Bayesian Statistics: The three cultures

Probability isn’t a single concept, it is a family of related concepts - epistemic probability (as in subjective Bayesianism) is a different concept from frequentist probability - albeit obviously related in some ways. It is unsurprising that a term looks like an “ill-defined, unfalsifiable concept” if you are mushing together mutually incompatible definitions of it.

> Consider the statement p(X) = 0.5 (probability of event X is 0.5). What does this actually mean?

From a subjective Bayesian perspective, p(X) is a measure of how much confidence I - or any other specified person - have in the truth of a proposition, or my own judgement of the weight of evidence for or against it, or my judgement of the degree of my own knowledge of its truth or falsehood. And 0.5 means I have zero confidence either way, I have zero evidence either way (or else, the evidence on each side perfectly cancels each other out), I have a complete lack of knowledge as to whether the proposition is true.

> It it a proposition?

It is a proposition just in the same sense that “the Pope believes that God exists” is a proposition. Whether or not God actually exists, it seems very likely true that the Pope believes he does

> If so, is it falsifiable? And how?

And obviously that’s falsifiable, in the same sense that claims about my own beliefs are trivially falsifiable by me, using my introspection. And claims about other people’s beliefs are also falsifiable, if we ask them, and if assuming they are happy to answer, and we have no good reason to think they are being untruthful.

> From a subjective Bayesian perspective, p(X) is a measure of how much confidence I - or any other specified person - have in the truth of a proposition, or my own judgement of the weight of evidence for or against it, or my judgement of the degree of my own knowledge of its truth or falsehood.

See how inexact and vague all these measures are. How do you know your confidence is (or should be) 0.5 ( and not 0.49) for example? Or, how to know you have judged correctly the weight of evidence? Or how do you know the transition from "knowledge about this event" to "what it indicates about its probability" you make in your mind is valid? You cannot disprove these things, can you?
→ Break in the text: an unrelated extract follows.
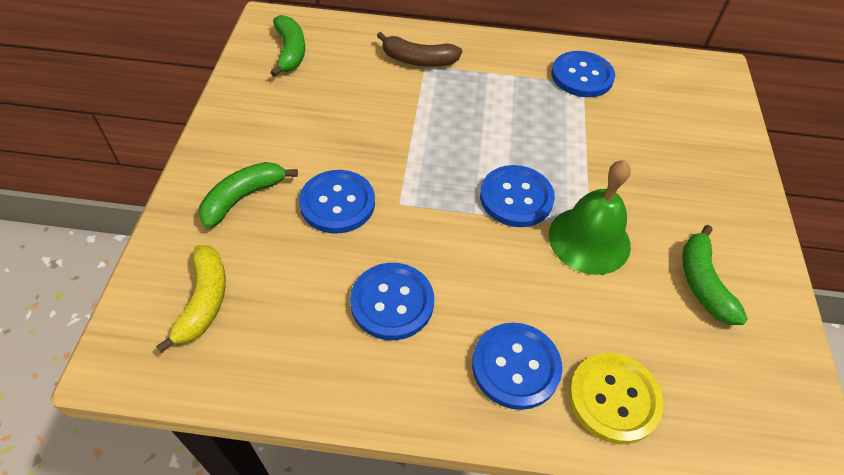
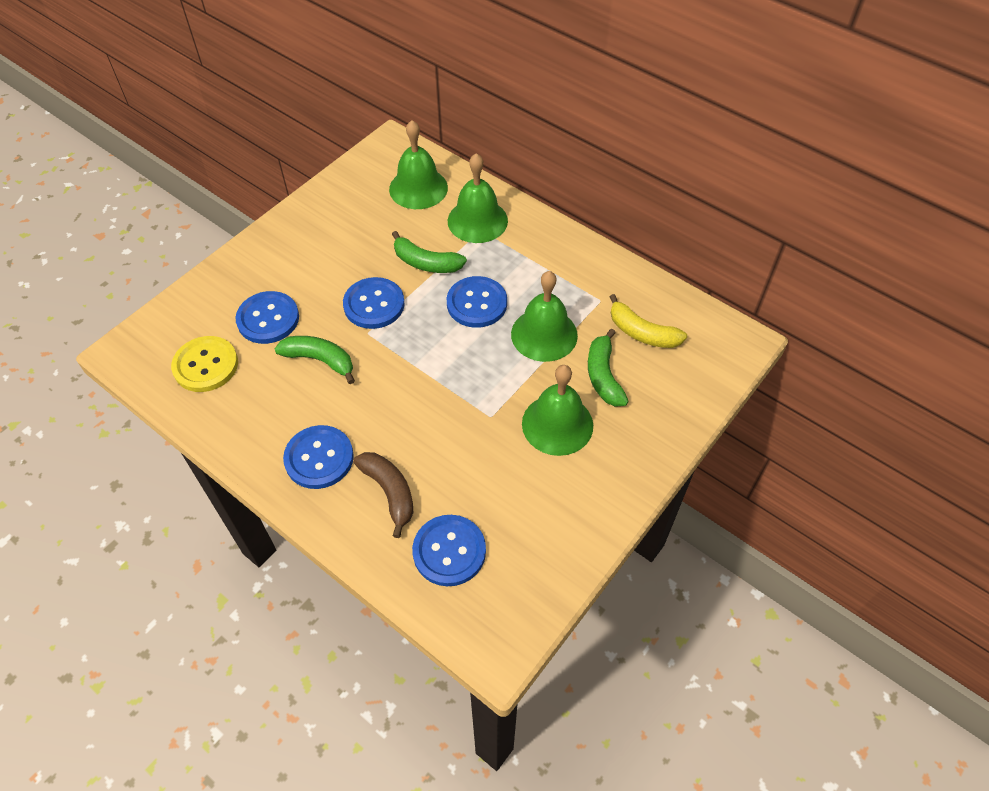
green bell: [549,160,631,275] = 1 -> [389,120,448,209] [448,153,508,243] [511,271,578,362] [522,365,593,456] = 4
Unless you you want to say the actual values do not actually matter, but the way the probabilities are updated in the face of new information is. But in any case, the significance of new evidence still has to be interpreted; there is no objective interpretation, is there?.
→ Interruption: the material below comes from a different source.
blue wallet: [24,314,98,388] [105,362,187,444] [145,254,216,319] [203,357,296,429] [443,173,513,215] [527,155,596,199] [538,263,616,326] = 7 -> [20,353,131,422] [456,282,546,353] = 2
Well, you don't, but does it matter? The idea is it is an estimate.

Let me put it this way: we all informally engage in reasoning about how likely it is (given the evidence available to us) that a given proposition is true. The idea is that assigning a numerical estimate to our sense of likelihood can (sometimes) be a helpful tool in carrying out reasoning. I might think "X is slightly more likely than ~X", but do I know whether (for me) p(X) = 0.51 or 0.501 or 0.52? Probably not. But I don't need a precise estimate for an estimate to be helpful. And that's true in many other fields, including things that have nothing to do with probability – "he's about six feet tall" can be useful information even though it isn't accurate to the millimetre.

> Or, how to know you have judged correctly the weight of evidence?
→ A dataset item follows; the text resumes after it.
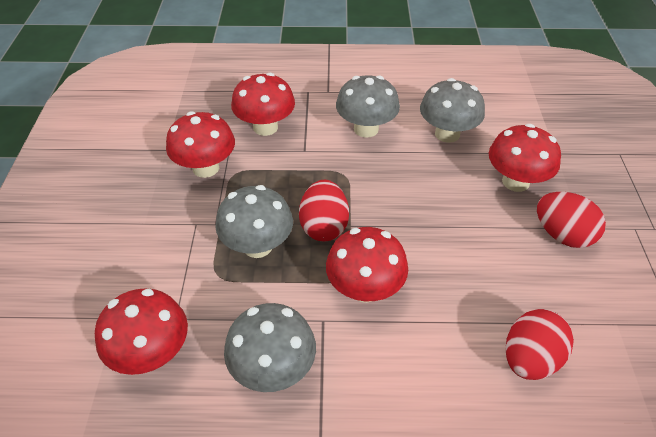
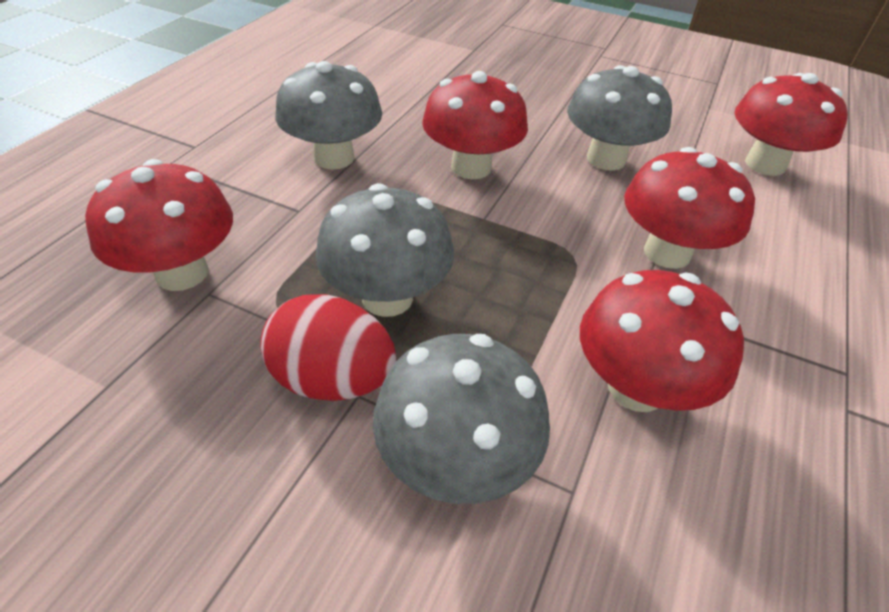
red egg: [299,180,349,242] [506,309,574,380] [537,192,606,248] = 3 -> [260,294,396,401] = 1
That (largely) doesn't matter from a subjective Bayesian perspective. Epistemic probabilities are just an attempt to numerically estimate the outcome of my own process of weighing the evidence – how "correctly" I've performed that process (per any given standard of correctness) doesn't change the actual result.

From an objective Bayesian perspective, it does – since objective Bayesianism is about, not any individual's actual sense of likelihood, rather what sense of likelihood they ought to have (in that evidential situation), what an idealised perfectly rational agent ought to have (in that evidential situation). But that's arguably a different definition of probability from the subjective Bayesian, so even if you can poke holes in that definition, those holes don't apply to the subjective Bayesian definition.

> Or how do you know the transition from "knowledge about this event" to "what it indicates about its probability" you make in your mind is valid?

I feel like you are mixing up subjective Bayesianism and objective Bayesianism and failing to carefully distinguish them in your argument.

> But in any case, the significance of new evidence still has to be interpreted; there is no objective interpretation, is there?.

Well, objective Bayesianism requires there be some objective standard of rationality, subjective Bayesianism doesn't (or, to the extent that it does, the kind of objective rationality it requires is a lot weaker, mere avoidance of blatant inconsistency, and the minimal degree of rationality needed to coherently engage in discourse and mathematics.)